Sawsan Ghattas (au centre), l’épouse du parlementaire Basel Ghattas, lors de l’audience concernant la détention préventive de son mari au Tribunal de Rishon Lezion le 23 décembre 2016, vingt-quatre heures après avoir été arrêté pour avoir trafiqué des téléphones cellulaires à des terroristes condamnés en Israël. (Crédit : AFP PHOTO/JACK GUEZ)

Ghattas est également soupçonné d’avoir donné “des documents en liaison avec les services de renseignements” à l’un des deux détenus via des notes codées, a expliqué la Deuxième chaîne au début de la semaine.

Ce message aurait contenu des informations de la part d’autres prisonniers incarcérés pour des affaires relatives à la sécurité, ainsi que des mentions de l’ancien parlementaire de Balad, Azmi Bishara, qui a fui d’Israël en 2007 pour échapper à une enquête de police et des services du Shin Bet.

Cette investigation avait été lancée en raison d’allégations prétendant qu’il était rémunéré par le Hezbollah pour aider à localiser des cibles pour des tirs de roquettes sur le territoire israélien.

Le parlementaire, pour sa part, a insisté devant le tribunal sur le fait qu’il n’y avait aucune preuve attestant de la remise de documents codés, ce que le juge a accepté.

Selon le Procureur Général Avichai Mandelblit, Ghattas a reconnu devant la police qu’il avait transmis des enveloppes et des notes en admettant qu’il savait que c’était interdit.
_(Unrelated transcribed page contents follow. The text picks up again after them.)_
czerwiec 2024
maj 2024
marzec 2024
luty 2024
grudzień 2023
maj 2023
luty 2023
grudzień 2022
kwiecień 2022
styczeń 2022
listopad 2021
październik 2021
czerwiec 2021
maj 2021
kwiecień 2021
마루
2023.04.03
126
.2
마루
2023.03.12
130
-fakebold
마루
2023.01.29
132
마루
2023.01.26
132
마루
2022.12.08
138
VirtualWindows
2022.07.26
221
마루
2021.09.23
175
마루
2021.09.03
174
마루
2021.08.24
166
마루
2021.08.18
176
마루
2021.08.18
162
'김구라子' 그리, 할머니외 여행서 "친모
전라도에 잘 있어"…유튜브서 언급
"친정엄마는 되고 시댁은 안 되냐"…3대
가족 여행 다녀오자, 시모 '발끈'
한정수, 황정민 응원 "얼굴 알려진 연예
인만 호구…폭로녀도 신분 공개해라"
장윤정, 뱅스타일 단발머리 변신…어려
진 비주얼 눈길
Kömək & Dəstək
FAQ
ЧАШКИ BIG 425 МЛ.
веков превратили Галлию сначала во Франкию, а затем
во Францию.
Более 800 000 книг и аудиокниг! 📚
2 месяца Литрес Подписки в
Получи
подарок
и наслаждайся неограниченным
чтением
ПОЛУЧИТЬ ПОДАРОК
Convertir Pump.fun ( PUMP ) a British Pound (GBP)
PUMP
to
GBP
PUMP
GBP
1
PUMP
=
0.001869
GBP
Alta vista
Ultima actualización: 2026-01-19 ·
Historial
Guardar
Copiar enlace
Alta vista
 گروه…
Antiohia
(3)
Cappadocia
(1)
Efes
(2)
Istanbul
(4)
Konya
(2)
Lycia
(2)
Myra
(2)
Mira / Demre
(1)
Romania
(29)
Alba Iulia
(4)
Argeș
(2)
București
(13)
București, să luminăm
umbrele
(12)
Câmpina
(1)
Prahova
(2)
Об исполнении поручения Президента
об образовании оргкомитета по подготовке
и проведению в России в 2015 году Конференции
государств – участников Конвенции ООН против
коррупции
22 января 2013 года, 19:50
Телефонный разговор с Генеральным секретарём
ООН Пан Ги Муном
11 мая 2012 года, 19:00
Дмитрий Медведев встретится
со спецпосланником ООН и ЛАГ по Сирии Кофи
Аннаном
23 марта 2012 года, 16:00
Mais il a également affirmé qu’il ignorait ce que contenaient ces enveloppes et qu’il pensait que les notes fournies étaient des pamphlets émanant du parti Balad.

La formation nationaliste Balad, auquel Ghattas appartient, qui fait partie de la Liste arabe unie de la Knesset, a dénoncé une “persécution politique” exercée à travers cette arrestation.

“Balad considère l’arrestation du parlementaire Ghattas comme une initiative qui n’a pas jamais connu de précédent par sa gravité et qui n’est aucunement justifiée”, a fait savoir le parti par le biais d’un communiqué vendredi matin, a rapporté le site d’information Walla.

“L’arrestation du député Ghattas est une initiative vindicative menée dans un contexte d’hostilité croissante et d’incitation sauvage contre l’opinion publique arabe et chapeautée par le Premier ministre Benjamin Netanyahu.

Balad se dresse fermement contre cette attaque, veillera à la protection des droits et du statut du parlementaire Basel Ghattas et n’acceptera pas les calomnies proférées à son encontre. [Nous] défendrons l’activité politique légitime de la minorité arabe », indiquait le communiqué.

L’arrestation de Ghattas est survenue immédiatement après une deuxième série d’interrogatoires policiers dans le cadre d’une garde à vue, simplement quelques heures après que le législateur a renoncé à son immunité parlementaire.

La police aurait procédé à son arrestation parce qu’elle craignait qu’il ne fuie le territoire, comme l’avait fait Bishara.

L’interrogatoire, jeudi, a eu lieu en présence de hauts-responsables émanant du bureau du procureur de l’Etat, qui est tenu d’approuver les différentes démarches, qu’il s’agisse de son arrestation et d’éventuelles perquisitions à son domicile ou à son bureau.

Selon des articles parus dans la presse hébréophone, Ghattas aurait réussi à introduire au moins 15 téléphones cellulaires et plusieurs cartes SIM auprès des détenus, qui purgent leur peine à la prison de Ketziot située au sud de Beer Sheva.

Le soldat israélien Moshe Tamam, assassiné en 1984 ( Capture d'écran : YouTube)

Le soldat israélien Moshe Tamam, assassiné en 1984 ( Capture d’écran : YouTube)

L’un des prisonniers que Ghattas aurait rencontré durant une visite effectuée dimanche à Ketziot est Walid Daka, qui purge actuellement une peine de 37 ans pour l’enlèvement et le meurtre, en 1984, du soldat israélien Moshe Tamam, alors âgé de 19 ans.

Les téléphones, qui ont été retrouvés dissimulés sous des moulures en plastique entourant une fenêtre dans la salle réservée aux visiteurs, auraient dû être collectés par des prisonniers appartenant au groupe terroriste du Jihad Islamique.

Ghattas, arabe chrétien de Galilée, a passé un premier interrogatoire mardi pour y répondre des suspicions à son encore.

La police lui a montré un enregistrement de vidéo surveillance qui apporterait la preuve qu’il a effectivement remis des enveloppes contenant des objets aux détenus au cours d’une visite au moins.